Bir markayı incelerken, nasıl konumlandırılır, misyonu ve vizyonu nedir, varoluş amacı nedir tek tek ele alırız. Marka bir sözdür. Beklentilerin üstüne geçmek ve farklılık yaratmaktır. İşte kişileri markalaştırırken yine aynı detaylara bakarız.
Ürünlerden ve kurumlardan farklı olarak, etten kemikten insanların markalaşması, bunu sürdürebilmesi ve bu sorumluluğu taşıması oldukça zorlu bir süreçtir. Kitlenin hem zihninde yer etmek, hem de kalbine dokunmak gerekir. Taraftarlar ve takipçiler kişi markalaşmasında en önemli ve en etkili unsurdur. Toplulukla birlikte olmayan kimse, topluma rağmen marka olamaz.
Kişi markalaşmasından daha da zorlu bir süreç liderler kişilerin markalaşması. Çünkü kişileri markalaştırma aşamalarına ek olarak, hedefi görmek, bunu yorumlarken oluşan vizyonu takım arkadaşı olarak gördüğü kitleyle paylaşarak hep birlikte hareket edilmesine neden olacak ilhamı da sağlamak zorundalar.

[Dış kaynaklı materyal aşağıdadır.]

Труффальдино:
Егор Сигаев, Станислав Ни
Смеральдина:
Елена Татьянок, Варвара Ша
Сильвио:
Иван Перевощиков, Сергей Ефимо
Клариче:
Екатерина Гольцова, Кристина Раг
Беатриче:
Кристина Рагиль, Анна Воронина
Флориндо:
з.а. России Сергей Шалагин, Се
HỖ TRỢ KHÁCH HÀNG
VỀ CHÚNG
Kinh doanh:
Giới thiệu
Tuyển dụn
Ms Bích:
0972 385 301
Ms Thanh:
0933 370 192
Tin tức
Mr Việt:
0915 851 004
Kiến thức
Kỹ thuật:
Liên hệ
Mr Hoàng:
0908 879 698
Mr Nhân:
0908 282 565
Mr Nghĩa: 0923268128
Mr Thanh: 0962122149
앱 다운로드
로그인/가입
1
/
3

Bugün hala sevgi, saygı ve özlemle andığımız Gazi Mustafa Kemal Atatürk lider marka denince kuşkusu akla ilk gelecek isimlerden.

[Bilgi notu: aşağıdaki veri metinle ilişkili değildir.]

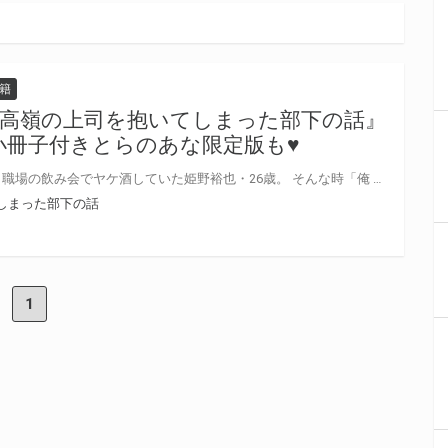
籍
高嶺の上司を抱いてしまった部下の話』
P小冊子付きとらのあな限定版も♥
彼女に浮気されたあげくフラれ、職場の飲み会でヤケ酒していた姫野裕也・26歳。 そんな時「俺 男だけど抱いてみる？」と、５歳年上の美形上司・東宗一郎に声をかけられ体の関係を持ってしまい……！？ 憧れの上司との一夜から始まるオフィスBL！ あおの晴先生『高嶺の上司を抱いてしまった部下の話』が8月10日に発売♥ とらのあなでは刊行を記念して描き下ろし入り12P小冊子付きとらのあな限定版を発売致します！ 池袋店・通販にて予約開始！とらのあな限定版は数量限定生産となりますので、お早めにご予約下さい！
しまった部下の話
1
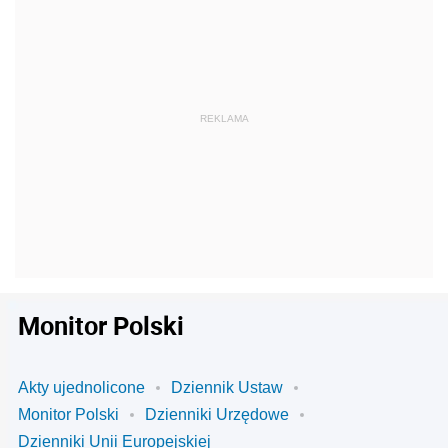
Monitor Polski
Akty ujednolicone
Dziennik Ustaw
Monitor Polski
Dzienniki Urzędowe
Dzienniki Unii Europejskiej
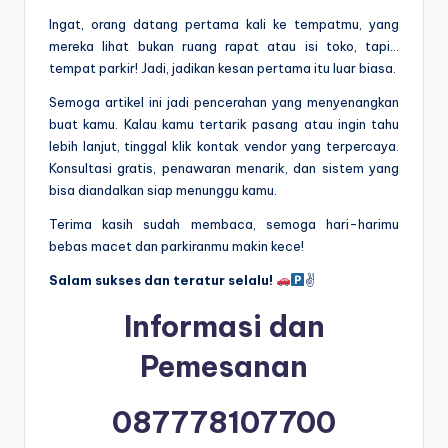
Ingat, orang datang pertama kali ke tempatmu, yang
mereka lihat bukan ruang rapat atau isi toko, tapi…
tempat parkir! Jadi, jadikan kesan pertama itu luar biasa.
Semoga artikel ini jadi pencerahan yang menyenangkan
buat kamu. Kalau kamu tertarik pasang atau ingin tahu
lebih lanjut, tinggal klik kontak vendor yang terpercaya.
Konsultasi gratis, penawaran menarik, dan sistem yang
bisa diandalkan siap menunggu kamu.
Terima kasih sudah membaca, semoga hari-harimu
bebas macet dan parkiranmu makin kece!
Salam sukses dan teratur selalu!
✌
Informasi dan
Pemesanan
087778107700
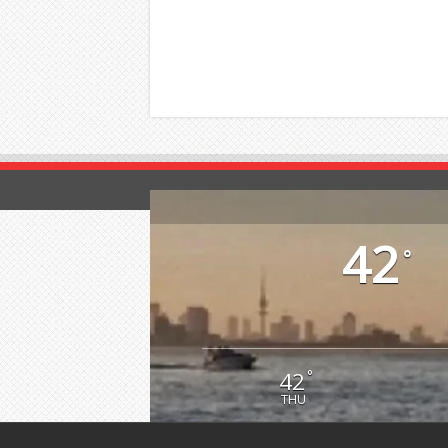
42
°
42
°
THU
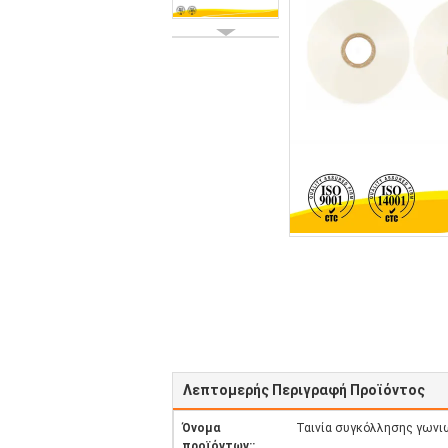
Λεπτομερής Περιγραφή Προϊόντος
Όνομα
Ταινία συγκόλλησης γωνι
προϊόντων::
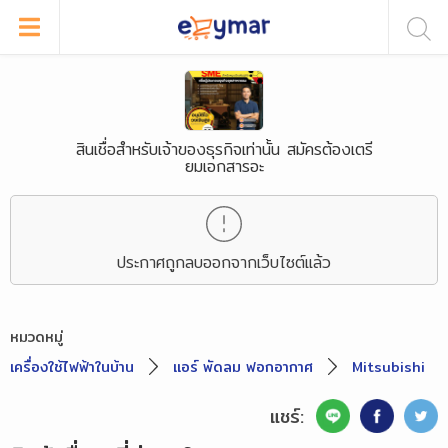
สินเชื่อสำหรับเจ้าของธุรกิจเท่านั้น สมัครต้องเตรี
ยมเอกสารอะ
ประกาศถูกลบออกจากเว็บไซต์แล้ว
หมวดหมู่
เครื่องใช้ไฟฟ้าในบ้าน
แอร์ พัดลม ฟอกอากาศ
Mitsubishi
แชร์:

Marka lider olarak Atatürk’ü inceleyince de her yönden çarpıcı özelliklerini tekrar tekrar hatırladım. Duruşu, kıyafetleri, bakışı, fotoğrafları… Bunca yıl sonra bile hedef kitlesinin zihninde hatırlanılırlığı oldukça üst düzeyde.
Bir de görünürlüğün ve yaptıklarının yanında insanların kalbinde yer edinmiş Atatürk markası var. “ulusal liderlik” konumunu oldukça yüksek bir başarıyla üstlenmiş, taşımış, ve bu markanın gerektirdiği rolleri yerine getirmekle kalmamış en güzel şekilde gerçekleştirmiş.

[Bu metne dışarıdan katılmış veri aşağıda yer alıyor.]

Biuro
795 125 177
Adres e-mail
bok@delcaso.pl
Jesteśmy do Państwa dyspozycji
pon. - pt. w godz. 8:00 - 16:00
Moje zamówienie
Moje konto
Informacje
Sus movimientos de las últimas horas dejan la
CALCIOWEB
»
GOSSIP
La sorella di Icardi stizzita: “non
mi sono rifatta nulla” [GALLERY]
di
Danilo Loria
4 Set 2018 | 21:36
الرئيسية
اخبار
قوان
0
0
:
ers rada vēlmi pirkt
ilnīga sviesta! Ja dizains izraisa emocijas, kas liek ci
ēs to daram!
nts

Ne sadece kurtuluş kahramanı Gazi, ne sadece ailesinin bahçesinde koşuşturan küçük sevimli Mustafa, ne hem bunca zaman halkın kalbinde yer edinmiş Kemal, ne de modern Türkiye’nin kurucusu Atatürk. O bütün bu duygusal ve zihinsel ögeleri bir araya getirerek Gazi Mustafa Kemal Atatürk markasını bir bütün olarak ortaya koyarak büyük bir lider marka ismi ortaya koymakta oldukça başarılı bir sonuç elde etmiştir.